Es war kurz vor 17 Uhr. Langsam müsste die Person doch durch das Gartentor kommen, für die Carol auf der Lauer lag. Sie wollte nur sehen, wie die neue Patientin aussah, die freitags vor ihr auf der Couch lag. Sie muss deutlich jünger sein, dem intensiven Parfüm nach zu schließen; der frische Duft gefiel Carol zwar, die Dosis war aber übertrieben, dadurch stellte sie sich ihre Couchschwester als kleines nuttiges Luder vor, das sich mit ihrem Parfüm aufdringlich zudieselte, um irgendetwas zu überdecken. Carol hatte auch den Eindruck, dass ihr Clooney, wie sie Dr. Hofmann gerne nannte, nach jeder Stunde mit dieser Neuen irgendwie aufgekratzt wirkte. Sie wolle ihm das demnächst einmal um die Ohren hauen. Frei assoziieren sollte sie ja, und sie konnte seine Antwort jetzt schon antizipieren, dass sie offenbar immer noch mit ihrer jüngeren Schwester um die Aufmerksamkeit ihres Vaters rivalisiere. „Ja, Scheiße! Und wenn?“ sagte sie laut und schlug auf das Lenkrad. Auch wenn das stimmte, kann sie die Neue einfach nicht riechen und spähte wieder zum Gartentor.
Die Klimaanlage schnurrte. Es klopfte an der Fahrerscheibe. Carol fuhr sie halb runter. Eine mittelalterliche Frau sagte freundlich, aber streng: „Sie können hier nicht parken, das ist eine Einfahrt. Und würden Sie bitte den Motor ausschalten?“ Carol scannte sie aus ihrem Mini Cooper langsam von unten nach oben ab. „Aber selbstverständlich“, sagte sie scheißfreundlich, fuhr das Fenster wieder hoch und schaute auf die andere Straßenseite. Hoffentlich hatte sie jetzt nicht verpasst, was da aus der Praxis kam. Carol wartete noch einen Moment, fuhr dann weiter vorne eine kleine Parklücke an und gab damit die Einfahrt frei. Die Nachbarin verfolgt sie mit ihren Blicken, während sie weiter verwelkte Rosen aus dem Busch schnitt. Als Carol zum Gartentor der Praxis betont elegant schritt, sagte die Nachbarin zu ihr über die Straße: „Danke, geht doch.“ Carol reagierte nicht.

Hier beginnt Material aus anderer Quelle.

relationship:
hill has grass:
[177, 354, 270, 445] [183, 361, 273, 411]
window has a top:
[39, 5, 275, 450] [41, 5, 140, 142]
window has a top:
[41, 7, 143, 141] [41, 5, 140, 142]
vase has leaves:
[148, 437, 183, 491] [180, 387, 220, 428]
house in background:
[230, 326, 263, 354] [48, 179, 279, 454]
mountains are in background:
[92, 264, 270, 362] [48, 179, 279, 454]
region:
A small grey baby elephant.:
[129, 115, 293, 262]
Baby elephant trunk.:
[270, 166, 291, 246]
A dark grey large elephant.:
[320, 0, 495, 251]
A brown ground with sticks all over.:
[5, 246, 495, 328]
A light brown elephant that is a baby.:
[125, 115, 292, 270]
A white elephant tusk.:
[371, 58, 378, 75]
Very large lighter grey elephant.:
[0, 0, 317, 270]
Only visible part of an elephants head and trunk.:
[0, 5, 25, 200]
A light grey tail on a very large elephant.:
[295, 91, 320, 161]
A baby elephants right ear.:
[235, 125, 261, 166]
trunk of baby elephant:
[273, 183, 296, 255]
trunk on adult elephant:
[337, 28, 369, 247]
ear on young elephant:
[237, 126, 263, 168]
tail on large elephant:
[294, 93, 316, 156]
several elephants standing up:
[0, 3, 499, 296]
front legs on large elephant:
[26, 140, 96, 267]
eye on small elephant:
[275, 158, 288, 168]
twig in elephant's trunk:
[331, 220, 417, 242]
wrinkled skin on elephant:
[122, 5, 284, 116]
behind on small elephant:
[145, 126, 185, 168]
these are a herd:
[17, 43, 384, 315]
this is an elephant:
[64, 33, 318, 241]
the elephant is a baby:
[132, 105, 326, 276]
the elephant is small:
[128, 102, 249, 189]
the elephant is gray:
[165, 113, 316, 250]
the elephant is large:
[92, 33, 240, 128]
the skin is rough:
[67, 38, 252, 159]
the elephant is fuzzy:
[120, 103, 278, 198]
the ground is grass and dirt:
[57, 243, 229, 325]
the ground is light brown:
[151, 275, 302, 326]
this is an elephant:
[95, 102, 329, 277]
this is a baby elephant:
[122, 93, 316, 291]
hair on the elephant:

Sie ging durch den Vorgarten und klingelte an der Sprechanlage; es war ihre Zeit. Sie hörte keinen Türsummer, klingelte noch einmal und wartete – vergeblich. Klingelte ein drittes Mal. Plötzlich schoss ihr der Gedanke in den Kopf, dass die Therapiestunde heute abgesagt worden sei und sie das vergessen haben könnte. Sowas traute sie sich zu. Sie hatte schon öfters eine Stunde „verpeilt“, wie ihre Tochter sagen würde. Sie kramte hastig in der großen Handtasche nach ihrem Handy, rief den Kalender auf, fand aber keinen Eintrag. Dann beschloss sie, Dr. Hofmann anzurufen. Es meldete sich der Anrufbeantworter mit seinem üblichen Text; nach dem Piepton sagte sie: „Hier ist Ysenberg. Ich stehe jetzt vor Ihrer Praxistür. (Pause) Wir haben doch heute um 17 Uhr Therapiestunde. Oder habe ich mich geirrt?“ Es passierte nichts. Carol rief ein weiteres Mal an und ergänzte, sie bitte um einen Rückruf. Sie ging daraufhin zwar etwas gesäuert zum Auto zurück, hatte aber ein ungutes Gefühl, weil ihr Dr. Clooney extrem zuverlässig war; er war zwar für ihren Geschmack etwas bieder und von vorgestern, fast wie ein Finanzbeamter, aber sehr verbindlich. Das alles passte nicht zu ihm.
Vielleicht liege er ja tot in seinem Sessel oder hat einen Herzinfarkt, dachte sie. Sollte sie einen Krankenwagen rufen? Na gut, den könnte er auch selbst rufen, wenn er Herzbeschwerden habe, außerdem sei er Arzt. Dann hatte sie die Fantasie, er treibe es auf der Couch mit der neuen Duftwolke und ließe sie draußen stehen. Beide Möglichkeiten gefielen ihr überhaupt nicht, die letzte schon gar nicht.
Spontan beschloss sie, bei der alten Dame im Parterre der Praxis zu klingeln, der sie schon öfters im Vorgarten und Treppenhaus begegnet war; sie kannten sich aus einer höflichen Distanz.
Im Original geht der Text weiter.